What needs to be done: Only the pictures are to be omitted; every entry beneath should otherwise be duplicated exactly.

*** Block opens ***

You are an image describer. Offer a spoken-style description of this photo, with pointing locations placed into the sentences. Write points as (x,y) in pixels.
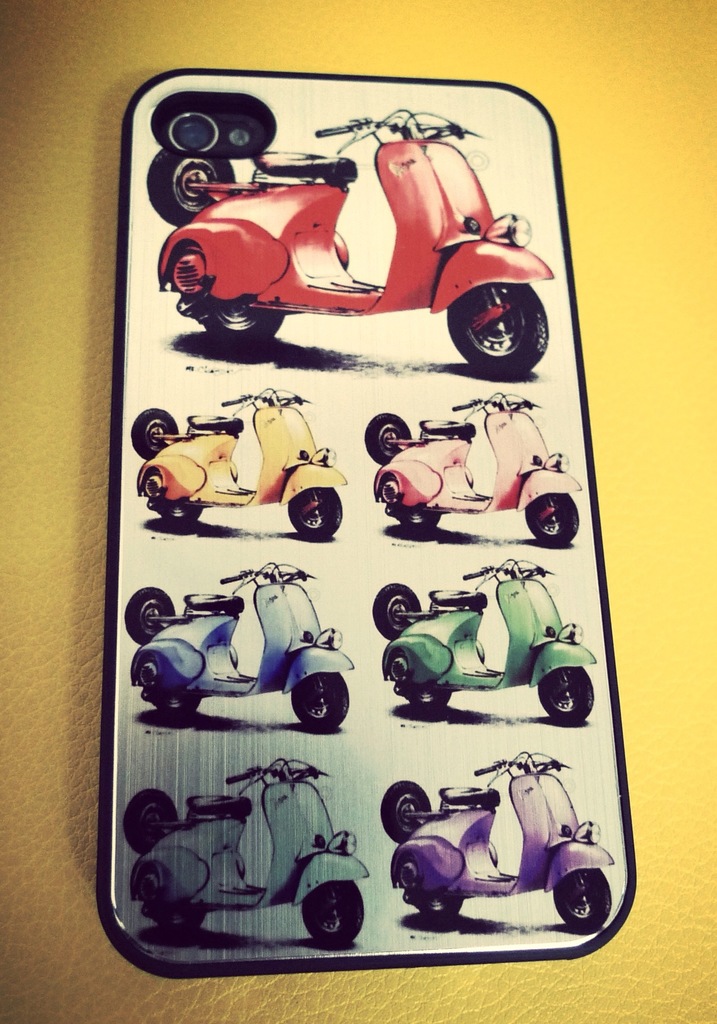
In this picture there is a back case (327,461) of a mobile (306,471) which has few scooters (307,203) which are in different colors are on it.
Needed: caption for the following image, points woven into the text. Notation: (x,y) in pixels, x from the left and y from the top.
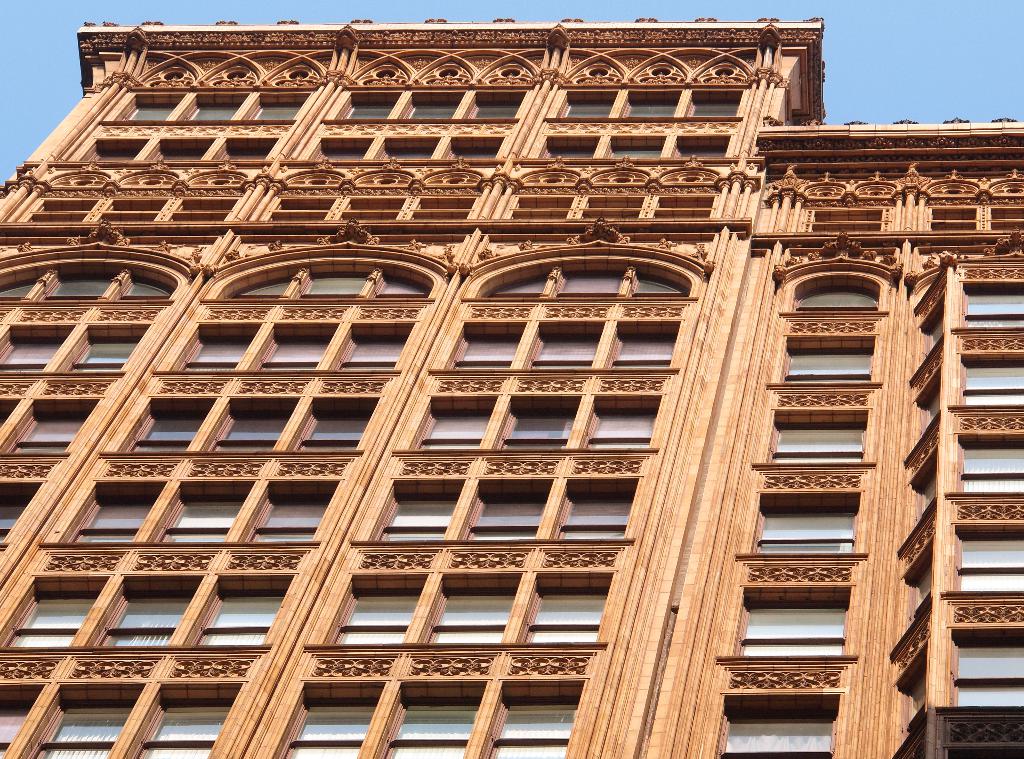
In this image we can see a building (445,508) with windows (226,212). At the top of the image (872,36) there is sky (873,36).
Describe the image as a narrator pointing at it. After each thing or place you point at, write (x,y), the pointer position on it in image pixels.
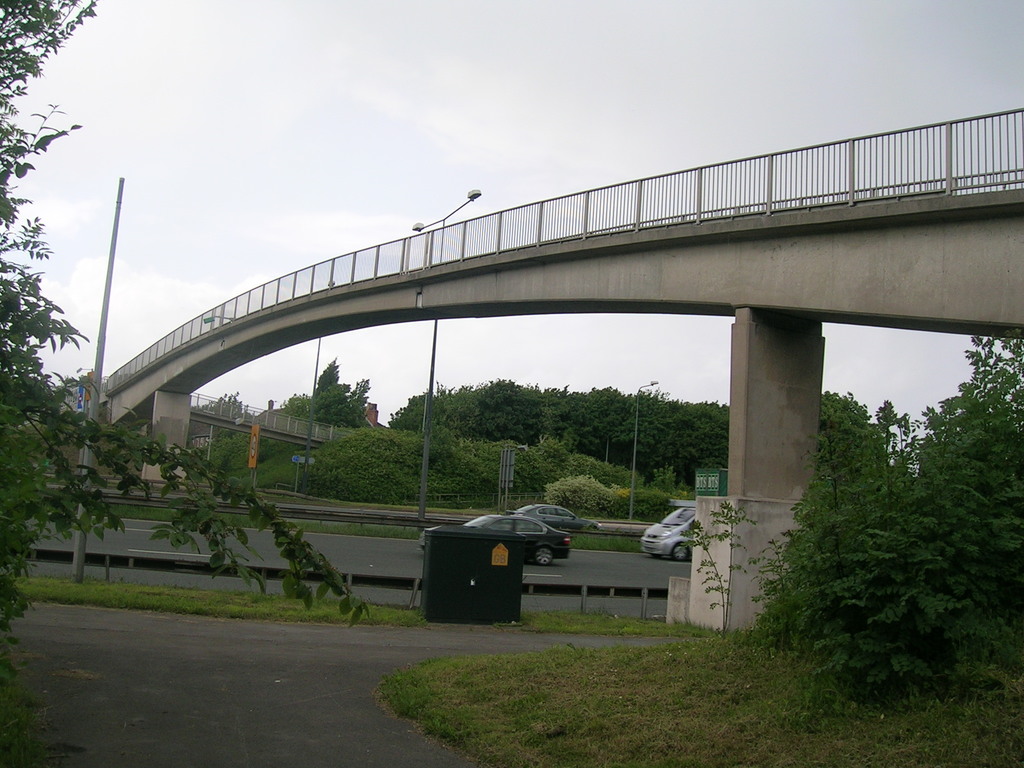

*** Block closes ***

Reply to the exercise:
You are an image describer. Offer a spoken-style description of this photo, with pointing locations placed into the sentences. Write points as (x,y) in pixels.
In this picture there is a back case (327,461) of a mobile (306,471) which has few scooters (307,203) which are in different colors are on it.
Needed: caption for the following image, points woven into the text. Notation: (x,y) in pixels, x from the left and y from the top.
In this image we can see a building (445,508) with windows (226,212). At the top of the image (872,36) there is sky (873,36).
Describe the image as a narrator pointing at it. After each thing or place you point at, write (x,y), the pointer position on it in image pixels.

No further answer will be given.